**WHAT IS EXPECTED**
Go to the line with "Access the Member Directory" in the material below and copy from there through the line with "effect from February 2026, the CSIR-UGC NET", exactly. Pictures are not copied.

**INPUT RECORDS**
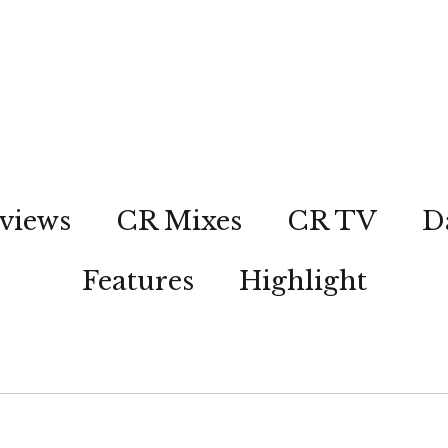
views
CR Mixes
CR TV
D
Features
Highlight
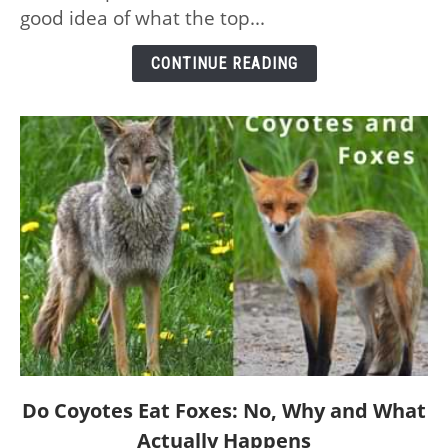
the
good idea of what the top...
Planet
–
CONTINUE READING
and
Their
Speeds
link
Do Coyotes Eat Foxes: No, Why and What
to
Actually Happens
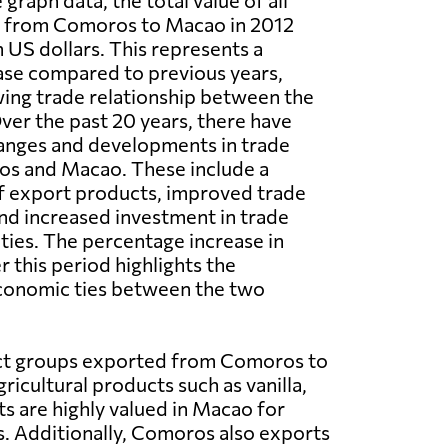
graph data, the total value of all
 from Comoros to Macao in 2012
n US dollars. This represents a
ease compared to previous years,
wing trade relationship between the
ver the past 20 years, there have
anges and developments in trade
s and Macao. These include a
of export products, improved trade
and increased investment in trade
ties. The percentage increase in
 this period highlights the
conomic ties between the two
ct groups exported from Comoros to
ricultural products such as vanilla,
ts are highly valued in Macao for
s. Additionally, Comoros also exports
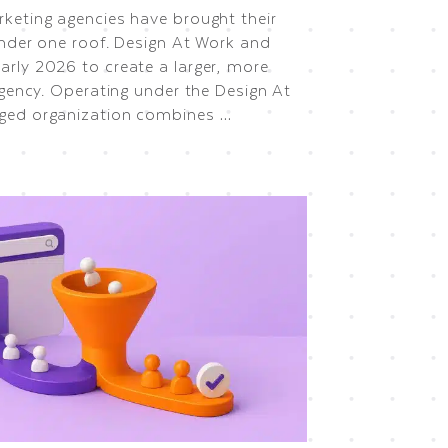
keting agencies have brought their
under one roof. Design At Work and
rly 2026 to create a larger, more
agency. Operating under the Design At
ged organization combines …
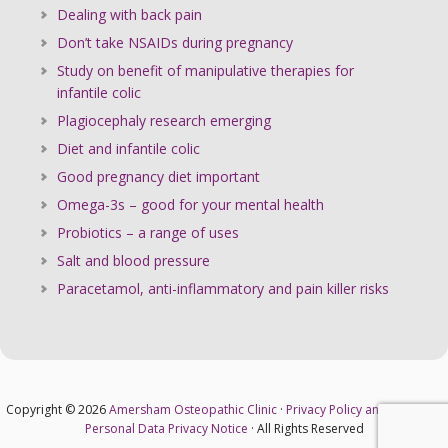
Dealing with back pain
Don’t take NSAIDs during pregnancy
Study on benefit of manipulative therapies for
infantile colic
Plagiocephaly research emerging
Diet and infantile colic
Good pregnancy diet important
Omega-3s – good for your mental health
Probiotics – a range of uses
Salt and blood pressure
Paracetamol, anti-inflammatory and pain killer risks
Copyright © 2026
Amersham Osteopathic Clinic
·
Privacy Policy and Cookies
·
Personal Data Privacy Notice
· All Rights Reserved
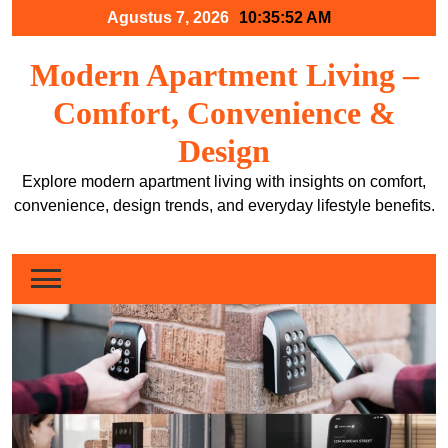
Skip
Agustus 7, 2026
10:35:53 AM
to
content
Modern Apartment Living –
Comfort, Convenience &
Design
Explore modern apartment living with insights on comfort,
convenience, design trends, and everyday lifestyle benefits.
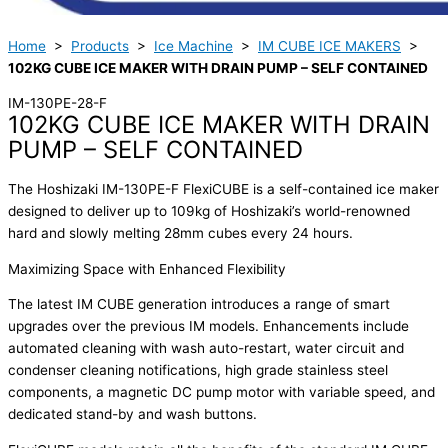
Home
>
Products
>
Ice Machine
>
IM CUBE ICE MAKERS
>
102KG CUBE ICE MAKER WITH DRAIN PUMP – SELF CONTAINED
IM-130PE-28-F
102KG CUBE ICE MAKER WITH DRAIN
PUMP – SELF CONTAINED
The Hoshizaki IM-130PE-F FlexiCUBE is a self-contained ice maker
designed to deliver up to 109kg of Hoshizaki’s world-renowned
hard and slowly melting 28mm cubes every 24 hours.
Maximizing Space with Enhanced Flexibility
The latest IM CUBE generation introduces a range of smart
upgrades over the previous IM models. Enhancements include
automated cleaning with wash auto-restart, water circuit and
condenser cleaning notifications, high grade stainless steel
components, a magnetic DC pump motor with variable speed, and
dedicated stand-by and wash buttons.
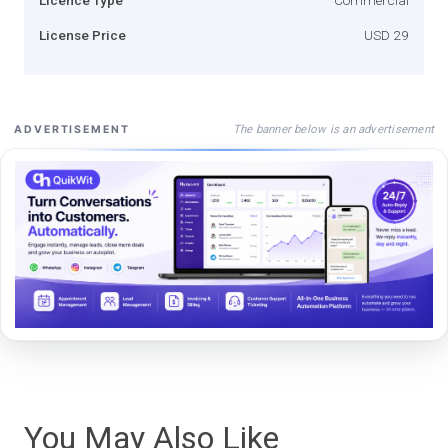
License Price
USD 29
The banner below is an advertisement
ADVERTISEMENT
You May Also Like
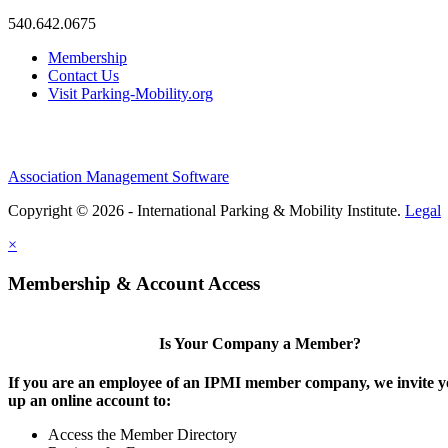
540.642.0675
Membership
Contact Us
Visit Parking-Mobility.org
Association Management Software
Copyright © 2026 - International Parking & Mobility Institute.
Legal
×
Membership & Account Access
Is Your Company a Member?
If you are an employee of an IPMI member company, we invite yo
up an online account to:
Access the Member Directory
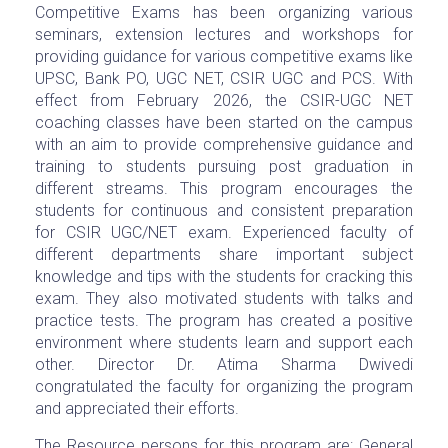
Competitive Exams has been organizing various
seminars, extension lectures and workshops for
providing guidance for various competitive exams like
UPSC, Bank PO, UGC NET, CSIR UGC and PCS. With
effect from February 2026, the CSIR-UGC NET
coaching classes have been started on the campus
with an aim to provide comprehensive guidance and
training to students pursuing post graduation in
different streams. This program encourages the
students for continuous and consistent preparation
for CSIR UGC/NET exam. Experienced faculty of
different departments share important subject
knowledge and tips with the students for cracking this
exam. They also motivated students with talks and
practice tests. The program has created a positive
environment where students learn and support each
other. Director Dr. Atima Sharma Dwivedi
congratulated the faculty for organizing the program
and appreciated their efforts.
The Resource persons for this program are: General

**SOLUTION FOR THIS TASK**
Access the Member Directory
Competitive Exams has been organizing various
seminars, extension lectures and workshops for
providing guidance for various competitive exams like
UPSC, Bank PO, UGC NET, CSIR UGC and PCS. With
effect from February 2026, the CSIR-UGC NET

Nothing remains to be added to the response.